* _Source material_
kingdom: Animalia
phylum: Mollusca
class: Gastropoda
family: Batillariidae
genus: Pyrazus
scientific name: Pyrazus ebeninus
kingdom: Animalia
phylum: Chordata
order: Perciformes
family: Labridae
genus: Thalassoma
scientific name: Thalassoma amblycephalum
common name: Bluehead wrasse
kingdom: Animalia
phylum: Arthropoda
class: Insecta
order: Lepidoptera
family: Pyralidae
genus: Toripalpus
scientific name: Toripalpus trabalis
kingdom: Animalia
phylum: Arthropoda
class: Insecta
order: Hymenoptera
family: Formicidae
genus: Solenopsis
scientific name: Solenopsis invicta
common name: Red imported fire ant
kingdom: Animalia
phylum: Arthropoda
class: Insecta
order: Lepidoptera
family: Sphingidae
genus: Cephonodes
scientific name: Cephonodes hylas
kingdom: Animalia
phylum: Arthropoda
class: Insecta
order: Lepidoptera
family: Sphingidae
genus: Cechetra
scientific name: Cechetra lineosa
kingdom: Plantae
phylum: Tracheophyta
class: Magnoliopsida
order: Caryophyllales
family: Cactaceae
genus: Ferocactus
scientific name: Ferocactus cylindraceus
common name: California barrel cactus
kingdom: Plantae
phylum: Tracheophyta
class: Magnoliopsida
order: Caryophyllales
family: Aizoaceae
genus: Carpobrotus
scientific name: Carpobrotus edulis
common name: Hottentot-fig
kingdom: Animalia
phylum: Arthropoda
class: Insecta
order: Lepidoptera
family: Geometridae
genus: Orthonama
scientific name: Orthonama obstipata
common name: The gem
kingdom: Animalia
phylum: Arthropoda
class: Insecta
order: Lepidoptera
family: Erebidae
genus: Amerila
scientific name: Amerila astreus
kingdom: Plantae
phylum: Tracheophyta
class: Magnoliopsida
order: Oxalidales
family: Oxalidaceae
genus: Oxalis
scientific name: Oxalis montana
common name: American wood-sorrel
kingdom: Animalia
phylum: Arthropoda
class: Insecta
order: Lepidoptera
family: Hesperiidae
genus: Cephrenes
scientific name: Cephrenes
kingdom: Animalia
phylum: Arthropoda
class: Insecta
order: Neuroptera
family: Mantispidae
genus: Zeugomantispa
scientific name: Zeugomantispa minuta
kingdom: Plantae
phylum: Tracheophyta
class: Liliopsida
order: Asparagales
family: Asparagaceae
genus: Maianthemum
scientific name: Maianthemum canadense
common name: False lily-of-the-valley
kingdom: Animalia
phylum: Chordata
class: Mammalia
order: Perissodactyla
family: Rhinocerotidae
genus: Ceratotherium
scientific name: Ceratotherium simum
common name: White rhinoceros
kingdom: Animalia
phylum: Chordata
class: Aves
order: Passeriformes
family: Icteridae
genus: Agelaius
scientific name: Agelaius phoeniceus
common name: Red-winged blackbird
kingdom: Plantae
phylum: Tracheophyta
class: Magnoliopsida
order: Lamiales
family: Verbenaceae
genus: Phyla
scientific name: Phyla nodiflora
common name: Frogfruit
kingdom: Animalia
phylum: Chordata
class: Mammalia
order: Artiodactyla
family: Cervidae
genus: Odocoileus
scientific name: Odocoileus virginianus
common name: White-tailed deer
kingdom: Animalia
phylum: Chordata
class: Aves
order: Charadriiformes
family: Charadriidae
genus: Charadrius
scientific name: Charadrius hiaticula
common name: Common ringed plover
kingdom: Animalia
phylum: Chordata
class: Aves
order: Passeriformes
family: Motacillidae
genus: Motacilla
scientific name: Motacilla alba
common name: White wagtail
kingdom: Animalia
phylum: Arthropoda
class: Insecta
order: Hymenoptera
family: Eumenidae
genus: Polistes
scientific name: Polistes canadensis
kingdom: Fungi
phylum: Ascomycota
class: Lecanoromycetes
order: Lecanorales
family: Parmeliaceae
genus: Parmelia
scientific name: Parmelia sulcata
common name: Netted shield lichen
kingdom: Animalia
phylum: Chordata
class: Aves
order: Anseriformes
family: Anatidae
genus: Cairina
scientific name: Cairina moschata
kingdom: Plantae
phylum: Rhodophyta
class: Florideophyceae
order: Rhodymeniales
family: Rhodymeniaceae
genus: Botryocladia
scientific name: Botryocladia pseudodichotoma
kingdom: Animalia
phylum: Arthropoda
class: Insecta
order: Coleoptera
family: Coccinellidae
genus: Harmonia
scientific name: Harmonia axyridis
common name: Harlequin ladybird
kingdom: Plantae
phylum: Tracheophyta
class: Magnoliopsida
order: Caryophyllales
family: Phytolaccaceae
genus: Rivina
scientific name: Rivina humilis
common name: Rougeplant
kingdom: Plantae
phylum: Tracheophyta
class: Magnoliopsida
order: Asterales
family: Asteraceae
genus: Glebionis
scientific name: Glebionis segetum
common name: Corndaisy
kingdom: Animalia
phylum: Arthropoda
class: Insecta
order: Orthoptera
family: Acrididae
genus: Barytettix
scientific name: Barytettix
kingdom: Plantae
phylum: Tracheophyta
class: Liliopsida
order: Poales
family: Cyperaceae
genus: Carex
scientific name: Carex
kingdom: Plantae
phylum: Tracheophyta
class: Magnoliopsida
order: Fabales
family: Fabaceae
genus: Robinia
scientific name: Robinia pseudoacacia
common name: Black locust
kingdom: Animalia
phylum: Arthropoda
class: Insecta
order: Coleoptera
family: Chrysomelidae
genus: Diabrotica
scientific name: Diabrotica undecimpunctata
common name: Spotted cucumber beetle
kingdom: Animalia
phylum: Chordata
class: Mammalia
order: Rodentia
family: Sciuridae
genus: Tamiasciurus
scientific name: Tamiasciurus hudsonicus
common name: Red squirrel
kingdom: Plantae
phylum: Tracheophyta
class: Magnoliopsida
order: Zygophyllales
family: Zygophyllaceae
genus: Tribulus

* _Your goal_
Reproduce all of the lines above, substituting "vernacular name" for every occurrence of "common name" and leaving everything else unchanged.

* _Result of this task_
kingdom: Animalia
phylum: Mollusca
class: Gastropoda
family: Batillariidae
genus: Pyrazus
scientific name: Pyrazus ebeninus
kingdom: Animalia
phylum: Chordata
order: Perciformes
family: Labridae
genus: Thalassoma
scientific name: Thalassoma amblycephalum
vernacular name: Bluehead wrasse
kingdom: Animalia
phylum: Arthropoda
class: Insecta
order: Lepidoptera
family: Pyralidae
genus: Toripalpus
scientific name: Toripalpus trabalis
kingdom: Animalia
phylum: Arthropoda
class: Insecta
order: Hymenoptera
family: Formicidae
genus: Solenopsis
scientific name: Solenopsis invicta
vernacular name: Red imported fire ant
kingdom: Animalia
phylum: Arthropoda
class: Insecta
order: Lepidoptera
family: Sphingidae
genus: Cephonodes
scientific name: Cephonodes hylas
kingdom: Animalia
phylum: Arthropoda
class: Insecta
order: Lepidoptera
family: Sphingidae
genus: Cechetra
scientific name: Cechetra lineosa
kingdom: Plantae
phylum: Tracheophyta
class: Magnoliopsida
order: Caryophyllales
family: Cactaceae
genus: Ferocactus
scientific name: Ferocactus cylindraceus
vernacular name: California barrel cactus
kingdom: Plantae
phylum: Tracheophyta
class: Magnoliopsida
order: Caryophyllales
family: Aizoaceae
genus: Carpobrotus
scientific name: Carpobrotus edulis
vernacular name: Hottentot-fig
kingdom: Animalia
phylum: Arthropoda
class: Insecta
order: Lepidoptera
family: Geometridae
genus: Orthonama
scientific name: Orthonama obstipata
vernacular name: The gem
kingdom: Animalia
phylum: Arthropoda
class: Insecta
order: Lepidoptera
family: Erebidae
genus: Amerila
scientific name: Amerila astreus
kingdom: Plantae
phylum: Tracheophyta
class: Magnoliopsida
order: Oxalidales
family: Oxalidaceae
genus: Oxalis
scientific name: Oxalis montana
vernacular name: American wood-sorrel
kingdom: Animalia
phylum: Arthropoda
class: Insecta
order: Lepidoptera
family: Hesperiidae
genus: Cephrenes
scientific name: Cephrenes
kingdom: Animalia
phylum: Arthropoda
class: Insecta
order: Neuroptera
family: Mantispidae
genus: Zeugomantispa
scientific name: Zeugomantispa minuta
kingdom: Plantae
phylum: Tracheophyta
class: Liliopsida
order: Asparagales
family: Asparagaceae
genus: Maianthemum
scientific name: Maianthemum canadense
vernacular name: False lily-of-the-valley
kingdom: Animalia
phylum: Chordata
class: Mammalia
order: Perissodactyla
family: Rhinocerotidae
genus: Ceratotherium
scientific name: Ceratotherium simum
vernacular name: White rhinoceros
kingdom: Animalia
phylum: Chordata
class: Aves
order: Passeriformes
family: Icteridae
genus: Agelaius
scientific name: Agelaius phoeniceus
vernacular name: Red-winged blackbird
kingdom: Plantae
phylum: Tracheophyta
class: Magnoliopsida
order: Lamiales
family: Verbenaceae
genus: Phyla
scientific name: Phyla nodiflora
vernacular name: Frogfruit
kingdom: Animalia
phylum: Chordata
class: Mammalia
order: Artiodactyla
family: Cervidae
genus: Odocoileus
scientific name: Odocoileus virginianus
vernacular name: White-tailed deer
kingdom: Animalia
phylum: Chordata
class: Aves
order: Charadriiformes
family: Charadriidae
genus: Charadrius
scientific name: Charadrius hiaticula
vernacular name: Common ringed plover
kingdom: Animalia
phylum: Chordata
class: Aves
order: Passeriformes
family: Motacillidae
genus: Motacilla
scientific name: Motacilla alba
vernacular name: White wagtail
kingdom: Animalia
phylum: Arthropoda
class: Insecta
order: Hymenoptera
family: Eumenidae
genus: Polistes
scientific name: Polistes canadensis
kingdom: Fungi
phylum: Ascomycota
class: Lecanoromycetes
order: Lecanorales
family: Parmeliaceae
genus: Parmelia
scientific name: Parmelia sulcata
vernacular name: Netted shield lichen
kingdom: Animalia
phylum: Chordata
class: Aves
order: Anseriformes
family: Anatidae
genus: Cairina
scientific name: Cairina moschata
kingdom: Plantae
phylum: Rhodophyta
class: Florideophyceae
order: Rhodymeniales
family: Rhodymeniaceae
genus: Botryocladia
scientific name: Botryocladia pseudodichotoma
kingdom: Animalia
phylum: Arthropoda
class: Insecta
order: Coleoptera
family: Coccinellidae
genus: Harmonia
scientific name: Harmonia axyridis
vernacular name: Harlequin ladybird
kingdom: Plantae
phylum: Tracheophyta
class: Magnoliopsida
order: Caryophyllales
family: Phytolaccaceae
genus: Rivina
scientific name: Rivina humilis
vernacular name: Rougeplant
kingdom: Plantae
phylum: Tracheophyta
class: Magnoliopsida
order: Asterales
family: Asteraceae
genus: Glebionis
scientific name: Glebionis segetum
vernacular name: Corndaisy
kingdom: Animalia
phylum: Arthropoda
class: Insecta
order: Orthoptera
family: Acrididae
genus: Barytettix
scientific name: Barytettix
kingdom: Plantae
phylum: Tracheophyta
class: Liliopsida
order: Poales
family: Cyperaceae
genus: Carex
scientific name: Carex
kingdom: Plantae
phylum: Tracheophyta
class: Magnoliopsida
order: Fabales
family: Fabaceae
genus: Robinia
scientific name: Robinia pseudoacacia
vernacular name: Black locust
kingdom: Animalia
phylum: Arthropoda
class: Insecta
order: Coleoptera
family: Chrysomelidae
genus: Diabrotica
scientific name: Diabrotica undecimpunctata
vernacular name: Spotted cucumber beetle
kingdom: Animalia
phylum: Chordata
class: Mammalia
order: Rodentia
family: Sciuridae
genus: Tamiasciurus
scientific name: Tamiasciurus hudsonicus
vernacular name: Red squirrel
kingdom: Plantae
phylum: Tracheophyta
class: Magnoliopsida
order: Zygophyllales
family: Zygophyllaceae
genus: Tribulus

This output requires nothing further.